On November 5, 2008, the USA overwhelmingly elected the first African American as President! And he is from our beloved Chicago! My friend Anton Ivy called me and shared the thrill at being at Grant Park for the incredible acceptance speech event that night. I so wanted to be there, but was with my wife watching and soaking up everything. Incredibly, only 40 years after Martin Luther King, Jr. was shot and killed and riots in the same Grant Park, Barak Obama was elected by a landslide and is inspiring hope in the world.
What do we have to be thankful for?
- Those of us who live in countries based on biblical principles should praise God for the freedom we enjoy as results of those principles.
- Thank God for his being Sovereign over the authorities – the good and the bad. Surrender our politics to his Lordship.
- Thank God for our fellowship that has continually taught and expected people to repent of prejudice and racism as a part of being a true disciple of Jesus.
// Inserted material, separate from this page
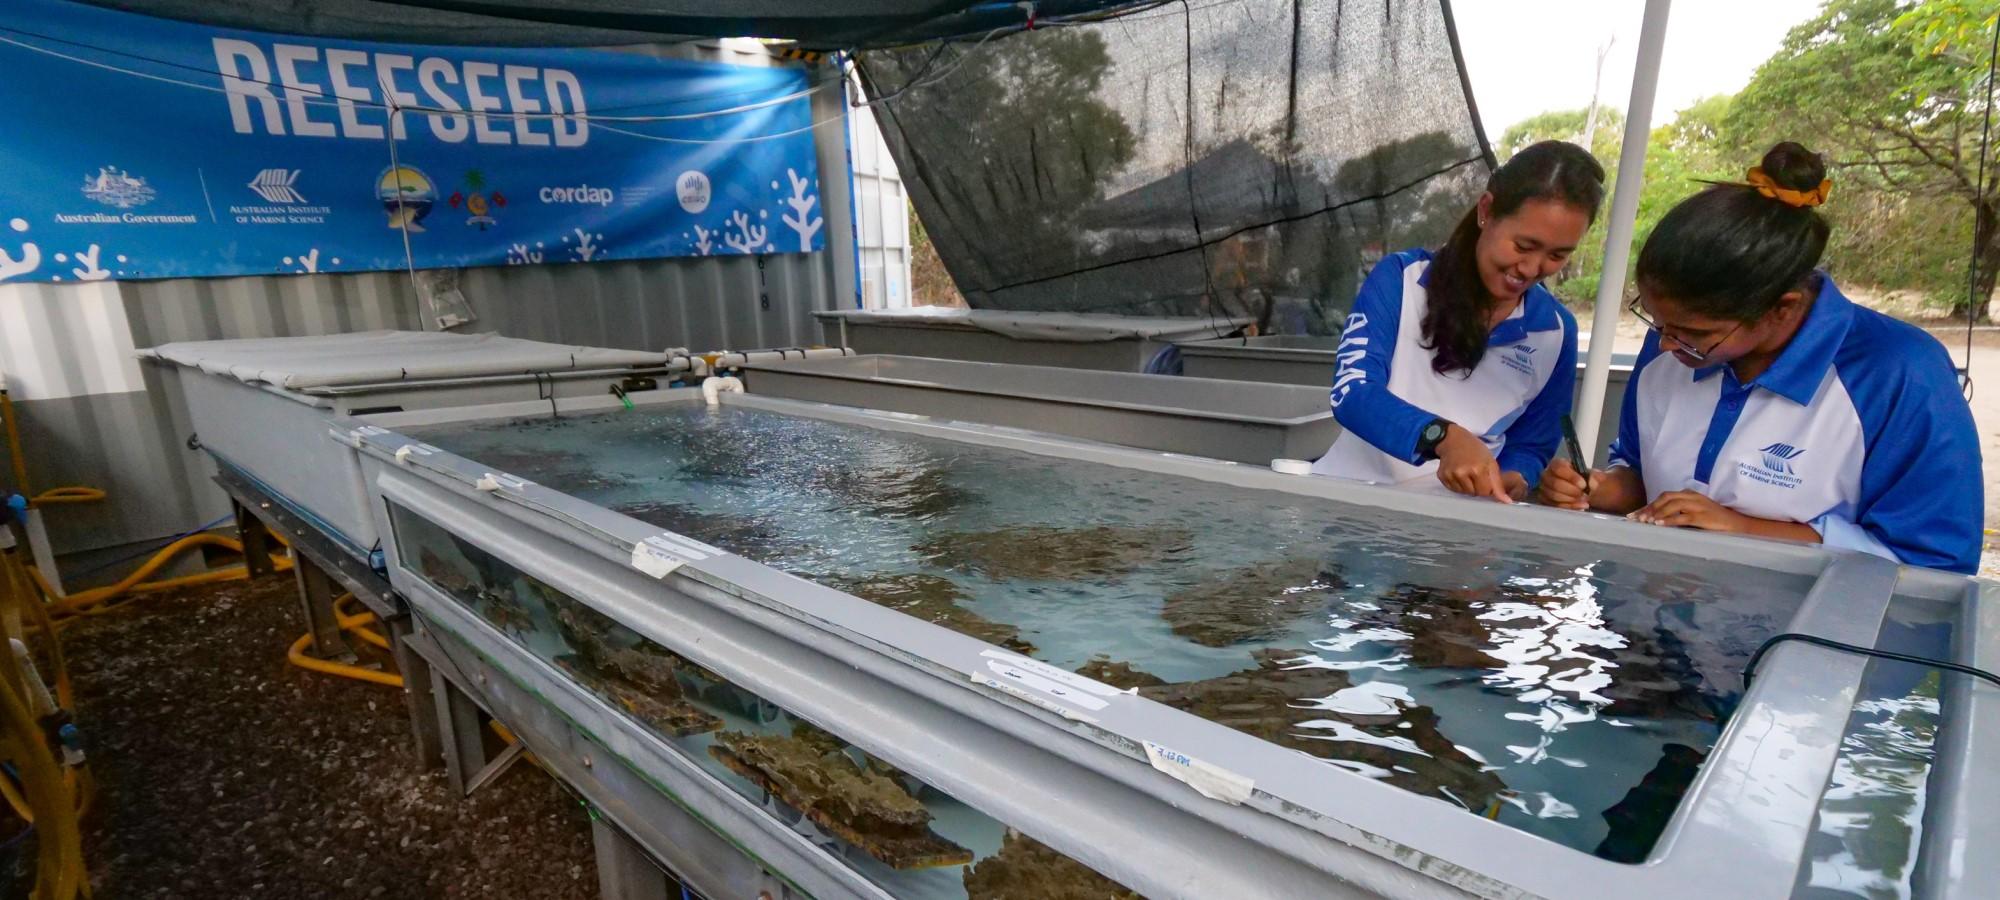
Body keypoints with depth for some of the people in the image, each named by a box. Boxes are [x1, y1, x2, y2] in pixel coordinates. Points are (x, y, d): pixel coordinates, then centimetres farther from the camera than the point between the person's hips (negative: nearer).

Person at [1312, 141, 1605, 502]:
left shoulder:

- Thank God for all of the relationships he has given us and our children with people of so many different backgrounds.
- Thank God for the people who went before us and sacrificed so much so that we would show God’s love for all the countries and cultures of the world and not just our own.
- Thank God that He is still with his people and has much more for us to do in making disciples of all nations! We have only just begun.
Thank God for the new leaders he is raising up among us from 147 countries to accomplish that task!
This would be a good year to have Thanksgiving with people who aren’t like us.
Seems that’s what the first Thanksgiving was about.
Seems like that’s what God had in mind in the first place: all of his children getting along at the banquet table!